سال انتشار: ۱۳۸۷
محل انتشار: پانزدهمین کنفرانس مهندسی پزشکی ایران
تعداد صفحات: ۶
Mohammad-Reza Nazem-Zadeh – Control and Intelligent Processing Center of Excellence, School of Electrical and Computer Engineering, University of Tehran, Tehran
Esmaeil Davoodi-Bojd – Control and Intelligent Processing Center of Excellence, School of Electrical and Computer Engineering, University of Tehran, Tehran
Hamid Soltanian-Zadeh – Image Analysis Laboratory, Radiology Department, Henry Ford Hospital, Detroit, MI 48202, USA
Nowadays classifying the brain white matter fibers into the distinct object named as bundles inside which the same characteristics on local diffusivity or shape and length of fibers exist, is of a growing interest in neuro-imaging fields.
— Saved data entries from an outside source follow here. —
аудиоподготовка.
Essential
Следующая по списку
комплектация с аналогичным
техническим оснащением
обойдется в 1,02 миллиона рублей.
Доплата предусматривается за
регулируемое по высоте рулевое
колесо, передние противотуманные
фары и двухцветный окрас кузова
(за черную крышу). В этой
In this paper we present a novel method for segmenting the fiber bundles using Spherical Harmonic Coefficients (SHC) which describe diffusion signal obtained from High Angular Resolution Diffusion Imaging (HARDI) protocols. Using SH coefficients in defining of a similarity measure being used as speed function term in Hamilton-Jacobi equation with Level set framework as an implicit numericalsolution, we have shown that our method has advantages over methods using similarity measures based on DTI field by proper propagating of the front within fiber crossing areas. Without any assumption about diffusion profile or model by dealing with just diffusion signals instead of diffusion probability function most used in other studies, out results on synthetic data as well as real HARD MRI data are surely closer to reality.